---------- Passage provided ----------
At this point, the evidence against the two anarchists was very weak. The police had merely established an association between Sacco and Vanzetti and a man named Boda who the police had connected to a stolen Buick believed to have been used in the crime. Sacco and Vanzetti met the general eyewitness descriptions of the gunmen, and when arrested, were armed with 32-caliber handguns. Of course the fact that they were radicals and lied to the police when initially questioned didn't help their case.1
Several eyewitnesses went to the police station to identify Sacco and Vanzetti as the killers. One of the witnesses took a look at the two Italians and flatly stated they weren't the gunmen.
The police had found a cap at the scene of the crime that they believed belonged to Sacco. The hat had a hole in it which the police believed corresponded to a nail at the factory where Sacco hung his cap. Sacco denied the hat was his, and the police could never positively establish that he was lying.
In a 1962 article by Fred J. Cook entitled, “Sacco-Vanzetti: The Missing Fingerprints..,” the author states that in July of 1927, about a month before Sacco and Vanzetti were executed, a journalist named Tom O'Connor learned from the then ex-chief of the South Braintree Police Department, Jeremiah F. Gallivan, that the so-called Sacco cap had been given to him two days after the murder.2 According to O'Connor, the tear or hole in the back lining of the hat had been made by Gallivan when he was looking to see if there were any identifying marks on the underside of the lining.
---------- Data extract ----------
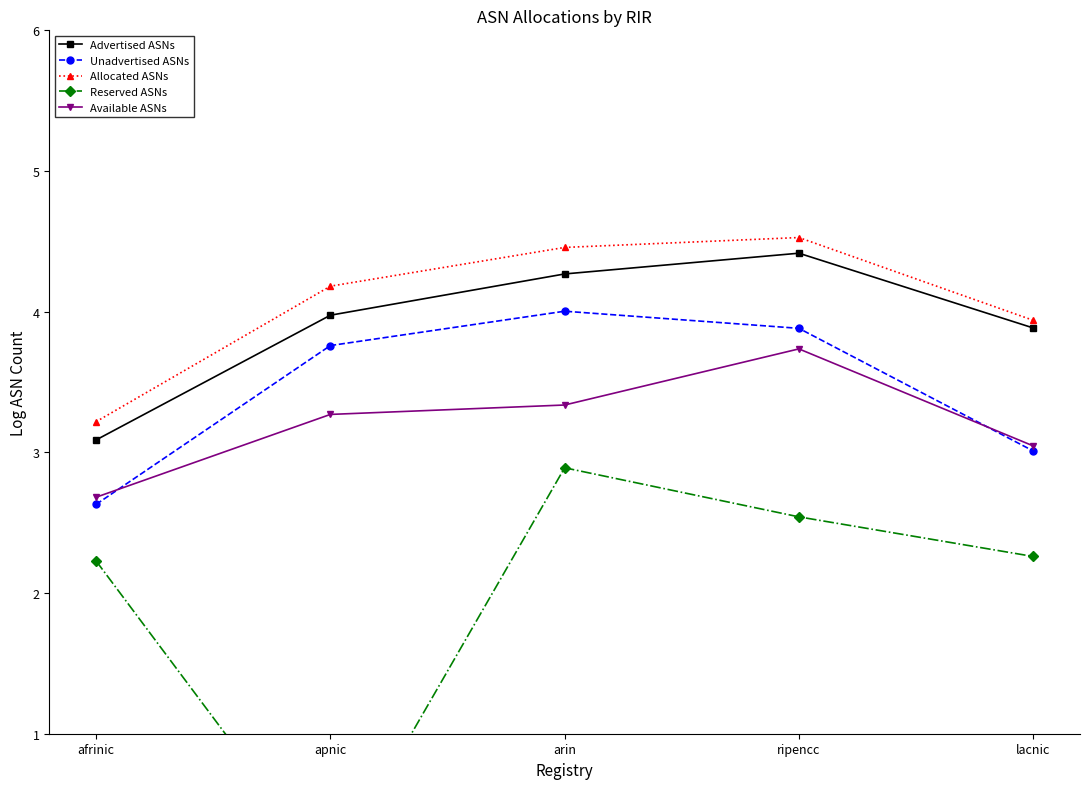

What is the label of the 3rd point from the left?

arin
----------
Problem requirements: Update the Sacco and Vanzetti passage, starting at "In a 1962 article" and ending at "of the lining.", so that "journalist" becomes "reporter".

Your response:
In a 1962 article by Fred J. Cook entitled, “Sacco-Vanzetti: The Missing Fingerprints..,” the author states that in July of 1927, about a month before Sacco and Vanzetti were executed, a reporter named Tom O'Connor learned from the then ex-chief of the South Braintree Police Department, Jeremiah F. Gallivan, that the so-called Sacco cap had been given to him two days after the murder.2 According to O'Connor, the tear or hole in the back lining of the hat had been made by Gallivan when he was looking to see if there were any identifying marks on the underside of the lining.